Well, it is almost summer, and everyone is getting vaccinated. Time to get working on your tan. You have spent over a year locked up in your musty basement waiting out the pandemic, and your skin hasn't seen sun in a long time. You got to make sure that your base tan is a solid base. You can't risk missing any spots, or you might end up paying for it later. There is only one thing to do. Lay outside and soak up the sun in your birthday suit. That's right, show off that post pandemic body you created while eating nothing but your apocalypse supply of ramen noodles and tuna fish. All that beer you have been chugging has accentuated your curves. Let the world know how proud you are of a job well done.

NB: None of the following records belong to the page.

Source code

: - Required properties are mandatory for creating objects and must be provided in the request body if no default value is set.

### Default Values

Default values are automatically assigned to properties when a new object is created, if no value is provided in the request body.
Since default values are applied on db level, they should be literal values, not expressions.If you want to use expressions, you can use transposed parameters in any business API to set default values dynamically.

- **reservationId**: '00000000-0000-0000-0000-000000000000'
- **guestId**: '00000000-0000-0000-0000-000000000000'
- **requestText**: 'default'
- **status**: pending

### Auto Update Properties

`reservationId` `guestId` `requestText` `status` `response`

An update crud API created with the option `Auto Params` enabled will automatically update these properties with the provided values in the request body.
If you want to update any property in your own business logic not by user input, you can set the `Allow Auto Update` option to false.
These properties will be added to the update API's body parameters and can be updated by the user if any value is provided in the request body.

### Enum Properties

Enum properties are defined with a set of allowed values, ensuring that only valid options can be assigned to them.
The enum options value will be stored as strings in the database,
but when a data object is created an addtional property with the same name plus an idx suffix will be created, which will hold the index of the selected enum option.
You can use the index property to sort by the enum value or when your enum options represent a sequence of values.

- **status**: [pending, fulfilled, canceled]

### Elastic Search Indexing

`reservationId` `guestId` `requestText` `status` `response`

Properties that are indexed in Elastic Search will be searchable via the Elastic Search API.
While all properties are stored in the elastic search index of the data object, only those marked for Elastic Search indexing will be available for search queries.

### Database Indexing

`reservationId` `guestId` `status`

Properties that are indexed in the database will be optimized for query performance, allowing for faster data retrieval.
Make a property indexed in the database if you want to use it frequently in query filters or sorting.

Get naked!

OH WAIT! Isn't that illegal? You can't just run around with your TA TAs out. Or can you?

A bathing suit company called Pour Moi just released a new guide to topless and nude sunbathing in the U.S. They dug up all the rules from all 50 states, and what they found might surprise you.

According to the Pour Moi website

We found out which places across America are the most interested in nudist sunbathing, by looking at the number of Google searches that each state has made over the last 12 months for the three most popular nudist phrases:

Nudist beaches
Nudist resorts
Sunbathe nude

As it turns out, the topless rules in Montana are a lot more relaxed than in most states.

According to the study, Montana's rules are basically:

Public indecency laws are in place, but topless freedom is allowed when practiced without the intention of offending others.

Montana was also in the top 10 for states where people were most interested in sunbathing naked.